--- Your goal ---
I'd like the entries reproduced exactly, with the images omitted.

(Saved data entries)
================================
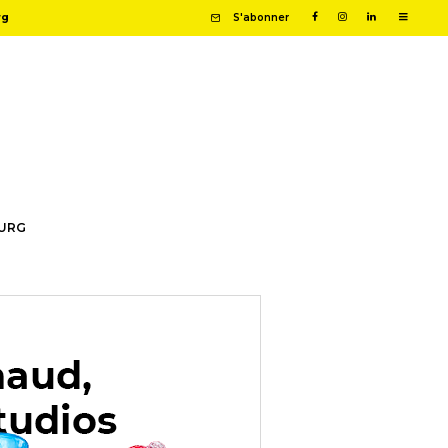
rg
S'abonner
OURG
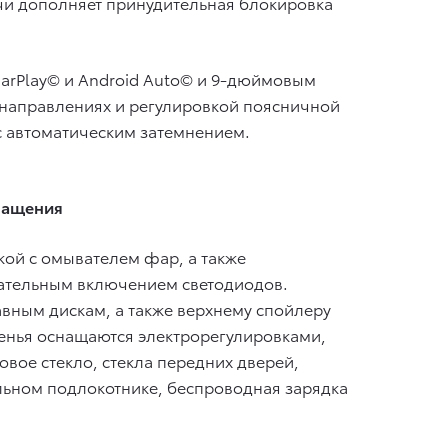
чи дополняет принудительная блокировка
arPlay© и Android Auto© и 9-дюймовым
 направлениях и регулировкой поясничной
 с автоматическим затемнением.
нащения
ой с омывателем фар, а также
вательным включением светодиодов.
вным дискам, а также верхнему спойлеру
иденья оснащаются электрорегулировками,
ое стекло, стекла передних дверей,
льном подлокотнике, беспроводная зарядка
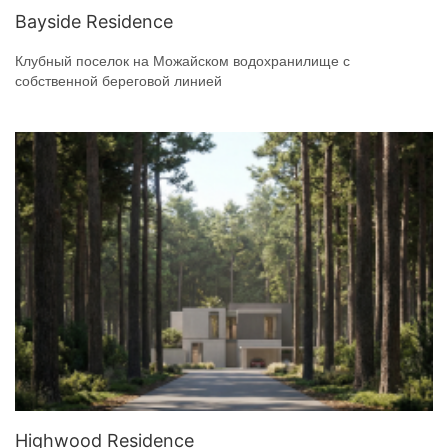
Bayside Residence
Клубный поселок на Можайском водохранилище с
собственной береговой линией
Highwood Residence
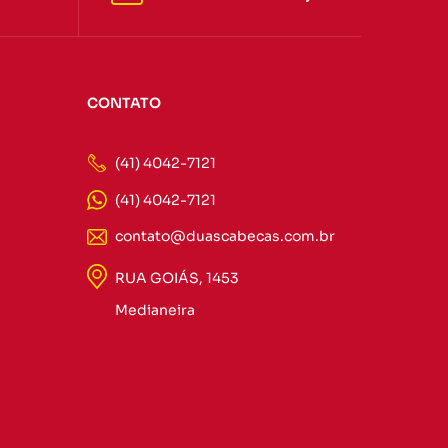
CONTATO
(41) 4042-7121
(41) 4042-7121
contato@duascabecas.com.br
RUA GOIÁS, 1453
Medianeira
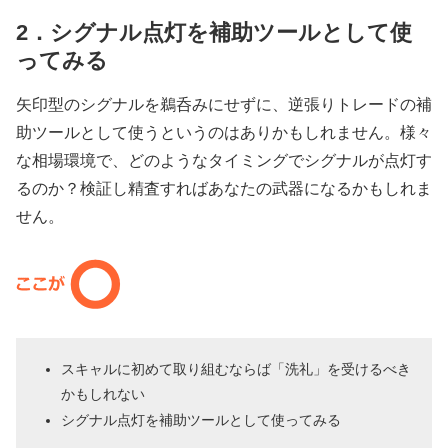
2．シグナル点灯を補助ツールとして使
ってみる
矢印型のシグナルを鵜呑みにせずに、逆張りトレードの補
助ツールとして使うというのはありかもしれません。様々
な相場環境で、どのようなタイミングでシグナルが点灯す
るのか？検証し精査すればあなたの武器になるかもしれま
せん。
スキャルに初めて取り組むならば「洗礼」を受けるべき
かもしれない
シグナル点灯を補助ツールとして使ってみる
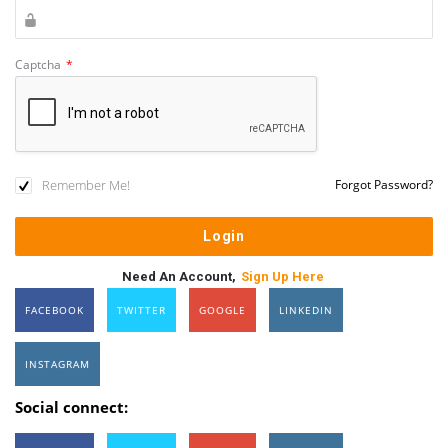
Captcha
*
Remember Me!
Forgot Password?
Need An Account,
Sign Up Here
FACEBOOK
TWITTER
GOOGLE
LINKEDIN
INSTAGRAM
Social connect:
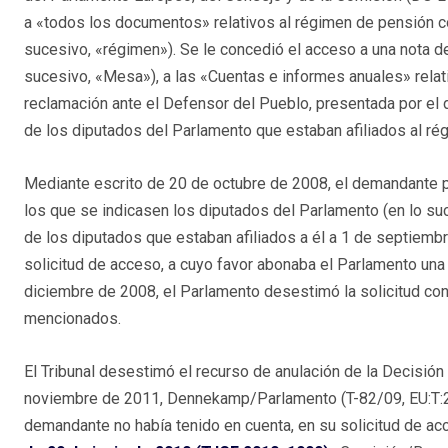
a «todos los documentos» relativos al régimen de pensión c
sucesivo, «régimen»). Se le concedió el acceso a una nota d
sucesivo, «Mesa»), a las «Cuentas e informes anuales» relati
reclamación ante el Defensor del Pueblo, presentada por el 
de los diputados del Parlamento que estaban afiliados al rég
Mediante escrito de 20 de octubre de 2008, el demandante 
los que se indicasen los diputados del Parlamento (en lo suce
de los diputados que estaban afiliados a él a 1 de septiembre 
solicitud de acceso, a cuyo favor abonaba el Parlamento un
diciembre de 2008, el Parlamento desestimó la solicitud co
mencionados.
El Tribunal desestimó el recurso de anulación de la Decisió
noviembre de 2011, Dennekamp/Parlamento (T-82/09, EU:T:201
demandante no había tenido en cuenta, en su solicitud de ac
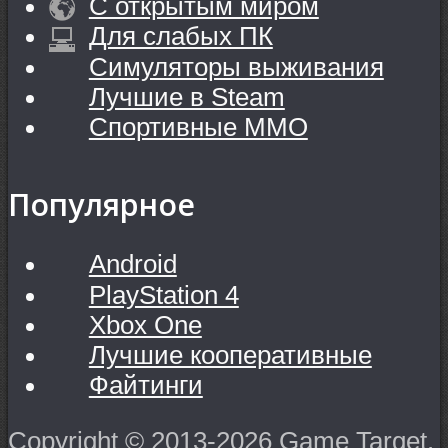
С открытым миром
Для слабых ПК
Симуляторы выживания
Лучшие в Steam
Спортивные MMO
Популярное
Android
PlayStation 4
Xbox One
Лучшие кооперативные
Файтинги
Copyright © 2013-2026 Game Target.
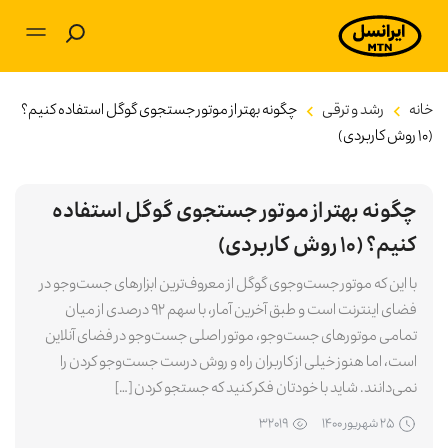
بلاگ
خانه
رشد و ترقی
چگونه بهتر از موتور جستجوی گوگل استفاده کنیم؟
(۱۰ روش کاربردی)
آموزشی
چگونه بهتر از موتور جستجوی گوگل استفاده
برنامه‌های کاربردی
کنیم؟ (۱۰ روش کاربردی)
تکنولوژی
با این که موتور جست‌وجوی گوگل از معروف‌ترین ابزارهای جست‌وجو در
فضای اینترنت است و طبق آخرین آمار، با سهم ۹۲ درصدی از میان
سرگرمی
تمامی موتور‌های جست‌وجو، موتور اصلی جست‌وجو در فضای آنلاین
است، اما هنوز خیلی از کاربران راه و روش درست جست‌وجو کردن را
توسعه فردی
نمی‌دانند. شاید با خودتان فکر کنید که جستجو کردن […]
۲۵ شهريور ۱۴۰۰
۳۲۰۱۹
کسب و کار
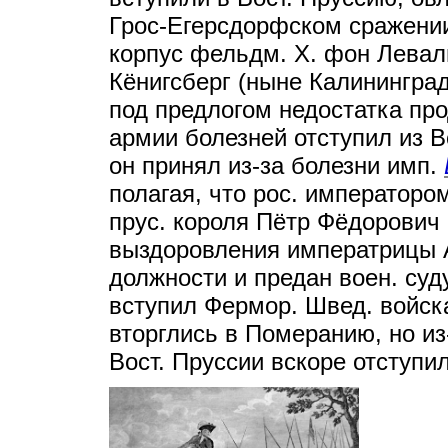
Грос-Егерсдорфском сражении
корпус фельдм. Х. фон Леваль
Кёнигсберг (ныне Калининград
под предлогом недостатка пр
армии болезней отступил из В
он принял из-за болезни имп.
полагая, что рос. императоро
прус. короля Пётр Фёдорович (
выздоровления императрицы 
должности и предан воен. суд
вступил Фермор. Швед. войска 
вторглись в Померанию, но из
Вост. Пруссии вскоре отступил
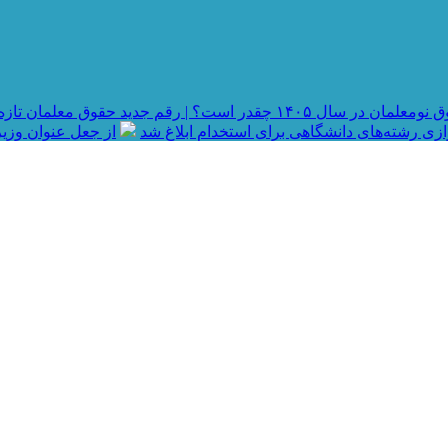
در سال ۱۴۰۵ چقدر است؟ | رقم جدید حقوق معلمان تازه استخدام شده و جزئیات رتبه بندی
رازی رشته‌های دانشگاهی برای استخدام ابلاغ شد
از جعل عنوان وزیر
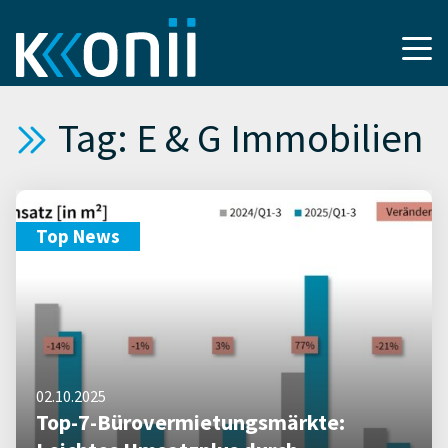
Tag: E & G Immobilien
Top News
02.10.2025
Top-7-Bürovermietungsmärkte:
================================
--- Reply ---
rg
S'abonner
OURG
чи дополняет принудительная блокировка
arPlay© и Android Auto© и 9-дюймовым
 направлениях и регулировкой поясничной
 с автоматическим затемнением.
нащения
ой с омывателем фар, а также
вательным включением светодиодов.
вным дискам, а также верхнему спойлеру
иденья оснащаются электрорегулировками,
ое стекло, стекла передних дверей,
льном подлокотнике, беспроводная зарядка
Bayside Residence
Клубный поселок на Можайском водохранилище с
собственной береговой линией
Highwood Residence
CONTATO
(41) 4042-7121
(41) 4042-7121
contato@duascabecas.com.br
RUA GOIÁS, 1453
Medianeira
2．シグナル点灯を補助ツールとして使
ってみる
矢印型のシグナルを鵜呑みにせずに、逆張りトレードの補
助ツールとして使うというのはありかもしれません。様々
な相場環境で、どのようなタイミングでシグナルが点灯す
るのか？検証し精査すればあなたの武器になるかもしれま
せん。
スキャルに初めて取り組むならば「洗礼」を受けるべき
かもしれない
シグナル点灯を補助ツールとして使ってみる
Captcha
*
Remember Me!
Forgot Password?
Need An Account,
Sign Up Here
FACEBOOK
TWITTER
GOOGLE
LINKEDIN
INSTAGRAM
Social connect:
a «todos los documentos» relativos al régimen de pensión c
sucesivo, «régimen»). Se le concedió el acceso a una nota d
sucesivo, «Mesa»), a las «Cuentas e informes anuales» relati
reclamación ante el Defensor del Pueblo, presentada por el 
de los diputados del Parlamento que estaban afiliados al rég
Mediante escrito de 20 de octubre de 2008, el demandante 
los que se indicasen los diputados del Parlamento (en lo suce
de los diputados que estaban afiliados a él a 1 de septiembre 
solicitud de acceso, a cuyo favor abonaba el Parlamento un
diciembre de 2008, el Parlamento desestimó la solicitud co
mencionados.
El Tribunal desestimó el recurso de anulación de la Decisió
noviembre de 2011, Dennekamp/Parlamento (T-82/09, EU:T:201
demandante no había tenido en cuenta, en su solicitud de ac
С открытым миром
Для слабых ПК
Симуляторы выживания
Лучшие в Steam
Спортивные MMO
Популярное
Android
PlayStation 4
Xbox One
Лучшие кооперативные
Файтинги
Copyright © 2013-2026 Game Target.
بلاگ
خانه
رشد و ترقی
چگونه بهتر از موتور جستجوی گوگل استفاده کنیم؟
(۱۰ روش کاربردی)
آموزشی
چگونه بهتر از موتور جستجوی گوگل استفاده
برنامه‌های کاربردی
کنیم؟ (۱۰ روش کاربردی)
تکنولوژی
با این که موتور جست‌وجوی گوگل از معروف‌ترین ابزارهای جست‌وجو در
فضای اینترنت است و طبق آخرین آمار، با سهم ۹۲ درصدی از میان
سرگرمی
تمامی موتور‌های جست‌وجو، موتور اصلی جست‌وجو در فضای آنلاین
است، اما هنوز خیلی از کاربران راه و روش درست جست‌وجو کردن را
توسعه فردی
نمی‌دانند. شاید با خودتان فکر کنید که جستجو کردن […]
۲۵ شهريور ۱۴۰۰
۳۲۰۱۹
کسب و کار
Грос-Егерсдорфском сражении
корпус фельдм. Х. фон Леваль
Кёнигсберг (ныне Калининград
под предлогом недостатка пр
армии болезней отступил из В
он принял из-за болезни имп.
полагая, что рос. императоро
прус. короля Пётр Фёдорович (
выздоровления императрицы 
должности и предан воен. суд
вступил Фермор. Швед. войска 
вторглись в Померанию, но из
Вост. Пруссии вскоре отступил
در سال ۱۴۰۵ چقدر است؟ | رقم جدید حقوق معلمان تازه استخدام شده و جزئیات رتبه بندی
رازی رشته‌های دانشگاهی برای استخدام ابلاغ شد
از جعل عنوان وزیر
Tag: E & G Immobilien
Top News
02.10.2025
Top-7-Bürovermietungsmärkte:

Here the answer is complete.